To be sure, macrobiotics and vegetarianism/veganism have their doctrinal differences. Macrobiotics limits animal flesh not out of moral indignation, but for reasons of health and Eastern ideas of proper “balancing” of the forces of yin and yang. Similarly, macrobiotics also allows for moderate amounts of certain types of fish — as strict vegans do not. On the other hand, macrobiotics also bans a number of plants (among them tomatoes, potatoes, peppers, and tropical fruits), whereas vegetarianism bans none. Nonetheless, macrobiotics and vegetarianism have more in common than not, especially from the point of view of anyone eating outside either of these codes. The doctrinal differences separating one from another are about equivalent in force today to those between, say, Presbyterians and Lutherans.

And that is exactly the point. For many people, schismatic differences about food have taken the place of schismatic differences about faith. Again, the curiosity is just how recent this is. Throughout history, practically no one devoted this much time to matters of food as ideas (as opposed to, say, time spent gathering the stuff). Still less does it appear to have occurred to people that dietary schools could be untethered from a larger metaphysical and moral worldview. Observant Jews and Muslims, among others, have had strict dietary laws from their faiths’ inception; but that is just it — their laws told believers what to do with food when they got it, rather than inviting them to dwell on food as a thing in itself. Like the Adventists, who speak of their vegetarianism as being “harmony with the Creator,” or like the Catholics with their itinerant Lenten and other obligations, these previous dietary laws were clearly designed to enhance religion — not replace it.

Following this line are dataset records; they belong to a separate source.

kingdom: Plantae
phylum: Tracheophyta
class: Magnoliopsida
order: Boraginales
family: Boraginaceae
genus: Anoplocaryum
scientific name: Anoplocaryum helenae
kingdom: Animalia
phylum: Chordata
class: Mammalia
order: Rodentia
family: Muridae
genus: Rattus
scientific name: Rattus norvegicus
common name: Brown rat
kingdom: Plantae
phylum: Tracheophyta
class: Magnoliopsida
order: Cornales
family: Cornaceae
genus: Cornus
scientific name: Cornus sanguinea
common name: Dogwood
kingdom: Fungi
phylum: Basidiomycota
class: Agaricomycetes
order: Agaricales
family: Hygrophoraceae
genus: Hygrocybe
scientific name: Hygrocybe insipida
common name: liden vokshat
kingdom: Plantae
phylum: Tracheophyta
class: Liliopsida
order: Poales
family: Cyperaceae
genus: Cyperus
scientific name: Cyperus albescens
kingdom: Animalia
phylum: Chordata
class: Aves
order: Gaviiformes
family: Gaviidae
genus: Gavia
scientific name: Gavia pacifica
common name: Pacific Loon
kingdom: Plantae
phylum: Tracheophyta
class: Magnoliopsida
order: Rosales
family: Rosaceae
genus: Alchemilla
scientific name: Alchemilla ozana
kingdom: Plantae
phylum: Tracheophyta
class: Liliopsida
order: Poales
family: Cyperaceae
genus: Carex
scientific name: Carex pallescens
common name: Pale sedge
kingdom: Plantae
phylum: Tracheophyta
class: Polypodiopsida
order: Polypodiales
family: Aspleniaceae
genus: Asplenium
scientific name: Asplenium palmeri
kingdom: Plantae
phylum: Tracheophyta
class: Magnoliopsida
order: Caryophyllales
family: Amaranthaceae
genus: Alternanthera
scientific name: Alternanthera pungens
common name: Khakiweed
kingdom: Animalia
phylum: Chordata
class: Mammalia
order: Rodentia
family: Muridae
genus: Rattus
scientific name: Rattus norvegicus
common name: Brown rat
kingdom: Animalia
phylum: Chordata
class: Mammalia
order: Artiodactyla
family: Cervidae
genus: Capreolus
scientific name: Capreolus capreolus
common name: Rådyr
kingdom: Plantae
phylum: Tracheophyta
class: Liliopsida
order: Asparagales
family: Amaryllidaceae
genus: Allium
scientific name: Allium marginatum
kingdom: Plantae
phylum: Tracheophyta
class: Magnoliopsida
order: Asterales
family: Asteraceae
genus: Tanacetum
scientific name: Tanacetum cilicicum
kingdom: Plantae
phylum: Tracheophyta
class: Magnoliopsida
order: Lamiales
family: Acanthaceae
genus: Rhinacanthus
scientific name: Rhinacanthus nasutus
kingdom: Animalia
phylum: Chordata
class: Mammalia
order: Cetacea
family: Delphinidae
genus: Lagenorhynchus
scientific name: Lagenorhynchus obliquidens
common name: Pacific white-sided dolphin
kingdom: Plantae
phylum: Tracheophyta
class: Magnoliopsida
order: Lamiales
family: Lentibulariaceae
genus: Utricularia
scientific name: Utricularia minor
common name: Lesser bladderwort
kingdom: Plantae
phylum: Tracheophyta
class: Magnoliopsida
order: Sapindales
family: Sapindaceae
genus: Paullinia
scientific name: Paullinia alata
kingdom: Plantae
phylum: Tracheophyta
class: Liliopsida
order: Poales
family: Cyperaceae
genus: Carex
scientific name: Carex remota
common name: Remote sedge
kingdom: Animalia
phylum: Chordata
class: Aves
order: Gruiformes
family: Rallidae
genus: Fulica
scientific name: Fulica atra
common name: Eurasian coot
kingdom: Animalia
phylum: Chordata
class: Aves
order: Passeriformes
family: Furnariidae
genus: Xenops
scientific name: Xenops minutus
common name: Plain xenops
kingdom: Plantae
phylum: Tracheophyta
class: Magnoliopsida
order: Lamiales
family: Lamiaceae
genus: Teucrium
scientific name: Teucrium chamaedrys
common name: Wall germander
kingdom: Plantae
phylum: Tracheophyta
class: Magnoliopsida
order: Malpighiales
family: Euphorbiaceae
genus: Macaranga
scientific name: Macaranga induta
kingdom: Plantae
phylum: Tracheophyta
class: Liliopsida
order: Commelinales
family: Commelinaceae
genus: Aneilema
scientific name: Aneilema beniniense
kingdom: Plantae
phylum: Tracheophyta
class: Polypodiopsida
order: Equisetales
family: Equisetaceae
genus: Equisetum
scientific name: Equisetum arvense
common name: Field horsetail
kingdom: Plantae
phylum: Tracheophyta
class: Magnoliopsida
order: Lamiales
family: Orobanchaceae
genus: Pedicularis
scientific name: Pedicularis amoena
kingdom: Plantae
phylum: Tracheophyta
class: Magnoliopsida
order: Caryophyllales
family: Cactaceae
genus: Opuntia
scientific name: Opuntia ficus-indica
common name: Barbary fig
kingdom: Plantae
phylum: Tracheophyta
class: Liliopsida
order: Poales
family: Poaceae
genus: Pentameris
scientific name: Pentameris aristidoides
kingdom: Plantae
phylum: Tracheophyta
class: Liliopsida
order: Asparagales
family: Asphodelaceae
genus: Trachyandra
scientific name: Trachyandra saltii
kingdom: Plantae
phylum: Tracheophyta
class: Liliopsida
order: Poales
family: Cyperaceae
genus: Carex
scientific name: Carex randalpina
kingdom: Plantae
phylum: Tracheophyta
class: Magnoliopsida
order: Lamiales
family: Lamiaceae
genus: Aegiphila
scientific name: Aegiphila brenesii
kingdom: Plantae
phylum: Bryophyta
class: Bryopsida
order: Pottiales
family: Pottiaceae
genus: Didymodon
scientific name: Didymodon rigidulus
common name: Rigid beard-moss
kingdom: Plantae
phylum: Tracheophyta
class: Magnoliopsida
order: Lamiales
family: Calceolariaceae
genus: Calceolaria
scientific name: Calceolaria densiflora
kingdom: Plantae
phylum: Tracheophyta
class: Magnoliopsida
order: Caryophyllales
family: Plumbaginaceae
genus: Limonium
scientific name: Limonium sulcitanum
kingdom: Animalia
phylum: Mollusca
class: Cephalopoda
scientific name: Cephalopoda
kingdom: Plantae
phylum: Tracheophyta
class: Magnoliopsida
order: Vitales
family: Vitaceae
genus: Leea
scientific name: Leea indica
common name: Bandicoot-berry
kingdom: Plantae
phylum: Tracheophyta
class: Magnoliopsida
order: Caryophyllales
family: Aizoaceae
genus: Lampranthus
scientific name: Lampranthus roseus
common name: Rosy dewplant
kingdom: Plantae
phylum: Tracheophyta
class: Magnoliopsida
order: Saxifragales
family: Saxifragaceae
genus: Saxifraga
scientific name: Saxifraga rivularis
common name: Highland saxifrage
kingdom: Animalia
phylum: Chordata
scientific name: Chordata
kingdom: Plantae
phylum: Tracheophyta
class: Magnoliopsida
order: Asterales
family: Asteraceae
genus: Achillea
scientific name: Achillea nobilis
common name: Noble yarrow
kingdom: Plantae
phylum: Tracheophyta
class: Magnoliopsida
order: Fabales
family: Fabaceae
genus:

Do today’s influential dietary ways of life in effect replace religion? Consider that macrobiotics, vegetarianism, and veganism all make larger health claims as part of their universality — but unlike yesteryear, to repeat the point, most of them no longer do so in conjunction with organized religion. Macrobiotics, for its part, argues (with some evidence) that processed foods and too much animal flesh are toxic to the human body, whereas whole grains, vegetables, and fruits are not. The literature of vegetarianism makes a similar point, recently drawing particular attention to new research concerning the connection between the consumption of red meat and certain cancers. In both cases, however, dietary laws are not intended to be handmaidens to a higher cause, but moral causes in themselves.